What's Pushing The Euro Lower?

 | Jun 24, 2015 07:09AM ET

CNN ran a succinct article on Tuesday summarising the situation with the Greece-Eurogroup deal currently in the works. It's headline said: 'Greece's new rescue plan is deeply flawed.'

Here are the key points:

1. "... too much emphasis on raising taxes and pension contributions, and not enough on cutting spending or making the economy more flexible."

2. " ... Greece won't grow fast enough, or generate big enough budget surpluses, to service its enormous debt any time soon -- even given the extremely low interest rates and deferred payment schedules attached to the international bailout loans."

3. "The final tranche of cash from the existing bailout should be enough to meet repayments due to the IMF and European Central Bank through the end of August. But the Greek government will then have to find more than two billion euros for both institutions in September and October. ... UBS estimates Greece may need additional funds of nearly 14 billion euros to carry it through to the end of 2015."

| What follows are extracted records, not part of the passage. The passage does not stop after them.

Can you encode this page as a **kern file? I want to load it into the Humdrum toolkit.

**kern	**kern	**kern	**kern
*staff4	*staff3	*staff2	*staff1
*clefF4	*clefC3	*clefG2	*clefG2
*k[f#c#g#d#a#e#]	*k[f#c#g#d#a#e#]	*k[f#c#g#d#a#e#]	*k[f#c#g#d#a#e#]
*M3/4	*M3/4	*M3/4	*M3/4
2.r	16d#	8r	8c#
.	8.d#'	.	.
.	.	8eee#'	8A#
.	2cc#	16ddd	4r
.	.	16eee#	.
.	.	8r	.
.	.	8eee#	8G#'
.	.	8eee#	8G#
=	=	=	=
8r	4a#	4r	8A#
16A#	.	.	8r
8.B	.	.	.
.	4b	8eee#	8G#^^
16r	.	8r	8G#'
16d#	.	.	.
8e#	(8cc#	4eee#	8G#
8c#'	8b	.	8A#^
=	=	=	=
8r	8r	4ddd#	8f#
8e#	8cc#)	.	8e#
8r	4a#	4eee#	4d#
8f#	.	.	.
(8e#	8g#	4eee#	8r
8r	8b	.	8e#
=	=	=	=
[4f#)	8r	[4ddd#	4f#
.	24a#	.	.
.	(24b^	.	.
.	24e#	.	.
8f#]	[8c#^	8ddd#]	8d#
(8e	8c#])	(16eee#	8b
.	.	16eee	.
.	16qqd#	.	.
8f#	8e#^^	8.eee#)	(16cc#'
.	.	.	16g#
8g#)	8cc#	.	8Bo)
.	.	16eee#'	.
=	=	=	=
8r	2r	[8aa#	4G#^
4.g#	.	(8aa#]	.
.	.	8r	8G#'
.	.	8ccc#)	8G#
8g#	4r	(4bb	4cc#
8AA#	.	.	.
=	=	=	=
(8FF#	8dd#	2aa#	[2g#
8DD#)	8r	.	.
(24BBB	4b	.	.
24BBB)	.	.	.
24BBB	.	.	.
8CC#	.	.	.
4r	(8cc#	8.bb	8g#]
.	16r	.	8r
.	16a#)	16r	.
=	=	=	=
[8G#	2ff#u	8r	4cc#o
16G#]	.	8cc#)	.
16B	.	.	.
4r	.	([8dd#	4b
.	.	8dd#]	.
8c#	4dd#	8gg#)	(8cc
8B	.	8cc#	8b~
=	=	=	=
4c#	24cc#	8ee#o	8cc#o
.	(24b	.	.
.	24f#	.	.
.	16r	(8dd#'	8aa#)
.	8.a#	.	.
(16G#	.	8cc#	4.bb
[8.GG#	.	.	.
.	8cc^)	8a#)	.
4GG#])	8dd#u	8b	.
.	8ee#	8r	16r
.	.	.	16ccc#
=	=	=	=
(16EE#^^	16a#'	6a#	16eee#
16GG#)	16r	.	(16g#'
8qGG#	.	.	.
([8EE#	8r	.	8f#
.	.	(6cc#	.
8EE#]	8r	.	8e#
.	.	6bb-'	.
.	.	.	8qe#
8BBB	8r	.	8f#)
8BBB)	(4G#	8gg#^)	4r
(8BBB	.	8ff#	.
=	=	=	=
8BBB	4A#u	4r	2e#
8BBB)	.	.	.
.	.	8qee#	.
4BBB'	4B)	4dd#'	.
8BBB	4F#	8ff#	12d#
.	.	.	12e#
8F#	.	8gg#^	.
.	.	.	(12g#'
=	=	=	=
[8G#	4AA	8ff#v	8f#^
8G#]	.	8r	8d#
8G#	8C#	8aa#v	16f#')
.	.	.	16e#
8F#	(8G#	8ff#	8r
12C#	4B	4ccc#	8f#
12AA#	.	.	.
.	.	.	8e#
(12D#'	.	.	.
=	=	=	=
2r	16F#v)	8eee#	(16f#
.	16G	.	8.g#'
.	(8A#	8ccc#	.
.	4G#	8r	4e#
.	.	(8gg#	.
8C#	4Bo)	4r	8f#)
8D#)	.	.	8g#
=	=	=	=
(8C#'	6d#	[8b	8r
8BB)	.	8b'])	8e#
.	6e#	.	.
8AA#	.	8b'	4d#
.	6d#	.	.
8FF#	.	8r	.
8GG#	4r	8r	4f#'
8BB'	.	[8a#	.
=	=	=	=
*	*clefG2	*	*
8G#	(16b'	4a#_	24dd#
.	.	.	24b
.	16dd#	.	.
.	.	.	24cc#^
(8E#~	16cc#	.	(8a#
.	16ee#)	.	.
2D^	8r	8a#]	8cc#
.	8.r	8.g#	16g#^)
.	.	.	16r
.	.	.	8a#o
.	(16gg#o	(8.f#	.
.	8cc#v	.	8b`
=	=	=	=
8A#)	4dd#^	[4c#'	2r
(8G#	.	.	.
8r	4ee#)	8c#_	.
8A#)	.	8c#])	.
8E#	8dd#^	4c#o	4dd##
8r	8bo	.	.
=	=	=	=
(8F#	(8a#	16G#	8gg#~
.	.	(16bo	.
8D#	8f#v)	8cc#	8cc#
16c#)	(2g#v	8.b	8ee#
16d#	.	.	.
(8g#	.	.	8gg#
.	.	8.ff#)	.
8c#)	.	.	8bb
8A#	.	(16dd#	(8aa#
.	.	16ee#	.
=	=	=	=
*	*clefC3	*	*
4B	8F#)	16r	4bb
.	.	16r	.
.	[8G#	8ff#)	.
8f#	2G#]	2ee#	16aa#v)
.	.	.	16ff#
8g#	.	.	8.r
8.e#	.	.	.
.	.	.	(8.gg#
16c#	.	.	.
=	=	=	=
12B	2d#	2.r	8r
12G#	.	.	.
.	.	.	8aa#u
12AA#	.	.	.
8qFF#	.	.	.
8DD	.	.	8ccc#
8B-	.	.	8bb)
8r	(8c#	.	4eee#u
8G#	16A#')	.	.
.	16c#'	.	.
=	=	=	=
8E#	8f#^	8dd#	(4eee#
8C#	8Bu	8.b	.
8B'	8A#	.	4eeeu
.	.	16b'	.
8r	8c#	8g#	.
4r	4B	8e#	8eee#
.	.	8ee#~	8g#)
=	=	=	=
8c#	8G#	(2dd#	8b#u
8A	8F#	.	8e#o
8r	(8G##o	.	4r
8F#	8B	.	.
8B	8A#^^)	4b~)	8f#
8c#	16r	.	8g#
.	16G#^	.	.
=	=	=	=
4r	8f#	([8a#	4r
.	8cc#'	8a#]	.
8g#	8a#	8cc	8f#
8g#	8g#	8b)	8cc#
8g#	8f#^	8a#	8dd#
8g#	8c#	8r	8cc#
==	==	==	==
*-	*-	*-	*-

We have (supposedly) kicked the can down the road for a few months and will likely be revisiting this mess before the end of the year.

It was interesting to see the euro selloff sharply on the news of a potential deal with Greece. Some have suggested that this was due to markets refocusing on the US Fed, as a hawkish comment from the Fed's Jerome Powell started everyone thinking about the impending rate hike.

The reality however may be quite different. The euro is a great base currency for carry trades due to negative short-term rates in the Eurozone. With the risk-on signal flashing green, market participants jumped back into the carry trade, pushing the euro lower.